* begin Text segment *

Installing Python

You must install Python on the BigData master node. You must also install the Python Package Index (PIP) and the pgmpy Bayesian network library.

Procedure

  1. Download Python from https://www.python.org/downloads/release/python-352/.
  2. Extract Python-3.5.2.tar.xz.

    For example,

    tar -xJf Python-3.5.2.tar.xz
  3. Go to the extracted folder, and run the following commands:
    ./configure
    make
    make altinstall

    make install makes 3.5.2 the default Python. Because Spark has some dependencies on the 2.7.2 version, use make altinstall.

  4. Verify the pPthon version:
    /usr/local/bin/python3.5 -V

    The result should display Python 3.5.2.

  5. Use the following commands to install the Python modules:
    /usr/local/bin/pip3.5 install numpy  
    /usr/local/bin/pip3.5 install pandas  
    /usr/local/bin/pip3.5 install scipy  
    /usr/local/bin/pip3.5 install pyparsing  
    /usr/local/bin/pip3.5 install flask  
    /usr/local/bin/pip3.5 install wrapt  
    /usr/local/bin/pip3.5 install flask_cors
    /usr/local/bin/pip3.5 install keras
    /usr/local/bin/pip3.5 install sklearn
    /usr/local/bin/pip3.5 install pickle
    /usr/local/bin/pip3.5 install flask_restful
    /usr/local/bin/pip3.5 install ssl
    /usr/local/bin/pip3.5 install spacy
    /usr/local/bin/pip3.5 install configparser
    /usr/local/bin/pip3.5 install email_reply_parser
    /usr/local/bin/pip3.5 install textacy
    /usr/local/bin/pip3.5 install tensorflow
    /usr/local/bin/pip3.5 install flask_cors
    
  6. Install the pgmpy Bayesian network library:
    Note: Do not use PIP to install pgmpy.

* end Text segment *
* begin Stored data *

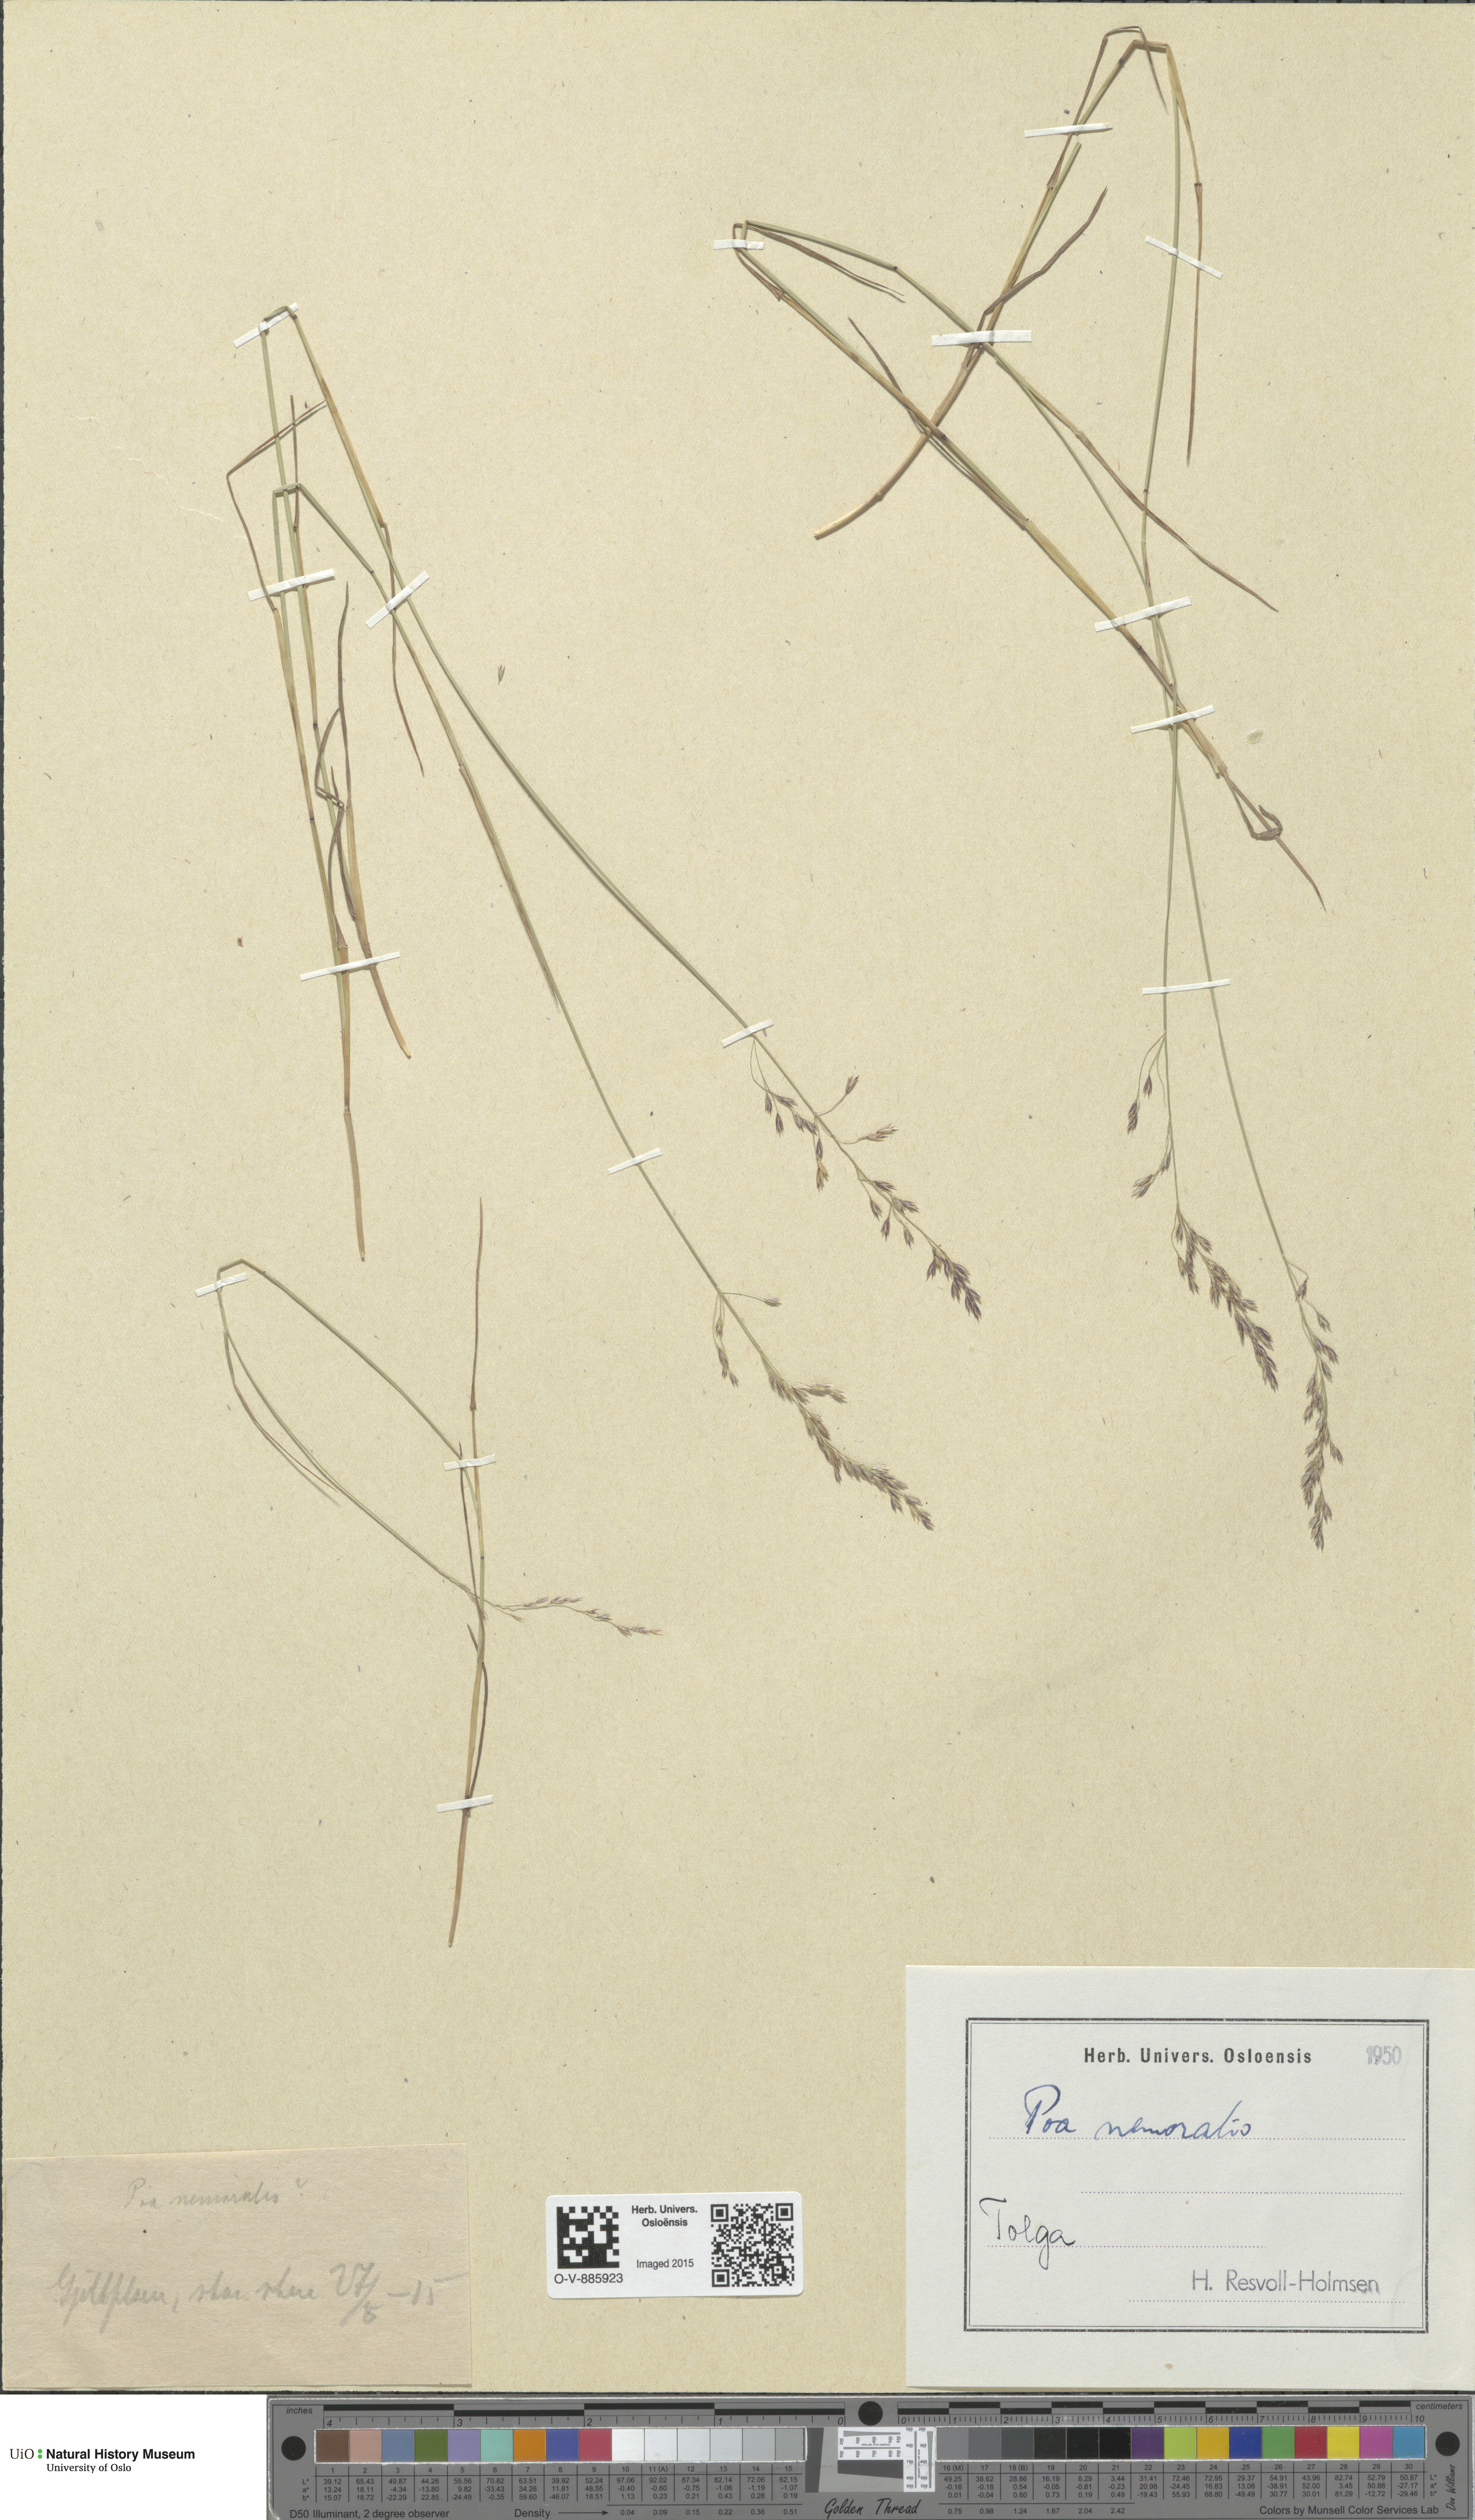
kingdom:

* end Stored data *

Extend the Python installation procedure past its final sentence, keeping its numbered-step format.

    1. Download the source (zip file) from https://github.com/pgmpy/pgmpy or clone the pgmpy repository. If you cloned the repository, use the following steps:
      git clone https://github.com/pgmpy/pgmpy
      git checkout dev 
    2. If you downloaded the source, decompress the file.
    3. Run the setup.py install command.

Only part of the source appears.